# Your goal
Reproduce the text lines of the records below with "Italia" replaced by "Italy" wherever it occurs, leaving everything else unchanged. Omit the pictures from your answer.

===============

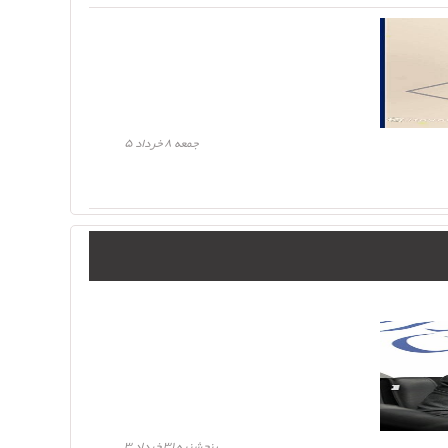
جمعه ۸ خرداد ۵
پنجشنبه ۳۱ خرداد ۳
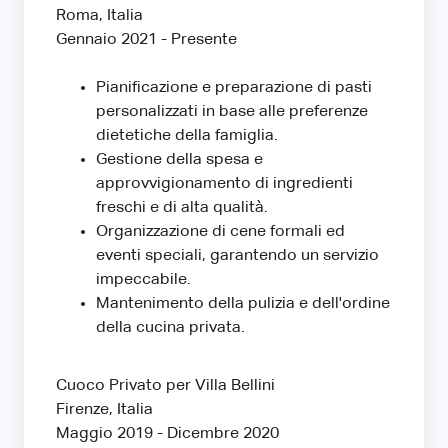
Roma, Italia
Gennaio 2021 - Presente
Pianificazione e preparazione di pasti
personalizzati in base alle preferenze
dietetiche della famiglia.
Gestione della spesa e
approvvigionamento di ingredienti
freschi e di alta qualità.
Organizzazione di cene formali ed
eventi speciali, garantendo un servizio
impeccabile.
Mantenimento della pulizia e dell'ordine
della cucina privata.
Cuoco Privato per Villa Bellini
Firenze, Italia
Maggio 2019 - Dicembre 2020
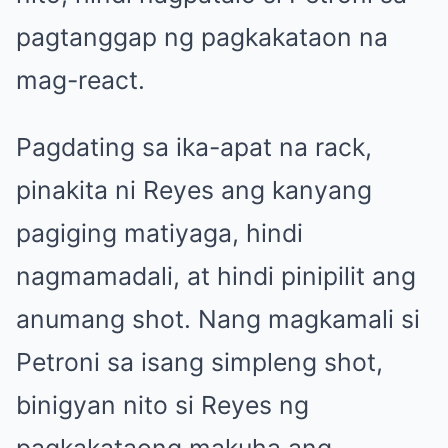
pagtanggap ng pagkakataon na
mag-react.
Pagdating sa ika-apat na rack,
pinakita ni Reyes ang kanyang
pagiging matiyaga, hindi
nagmamadali, at hindi pinipilit ang
anumang shot. Nang magkamali si
Petroni sa isang simpleng shot,
binigyan nito si Reyes ng
pagkakataong makuha ang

===============

# Result of this exercise
جمعه ۸ خرداد ۵
پنجشنبه ۳۱ خرداد ۳
Roma, Italy
Gennaio 2021 - Presente
Pianificazione e preparazione di pasti
personalizzati in base alle preferenze
dietetiche della famiglia.
Gestione della spesa e
approvvigionamento di ingredienti
freschi e di alta qualità.
Organizzazione di cene formali ed
eventi speciali, garantendo un servizio
impeccabile.
Mantenimento della pulizia e dell'ordine
della cucina privata.
Cuoco Privato per Villa Bellini
Firenze, Italy
Maggio 2019 - Dicembre 2020
pagtanggap ng pagkakataon na
mag-react.
Pagdating sa ika-apat na rack,
pinakita ni Reyes ang kanyang
pagiging matiyaga, hindi
nagmamadali, at hindi pinipilit ang
anumang shot. Nang magkamali si
Petroni sa isang simpleng shot,
binigyan nito si Reyes ng
pagkakataong makuha ang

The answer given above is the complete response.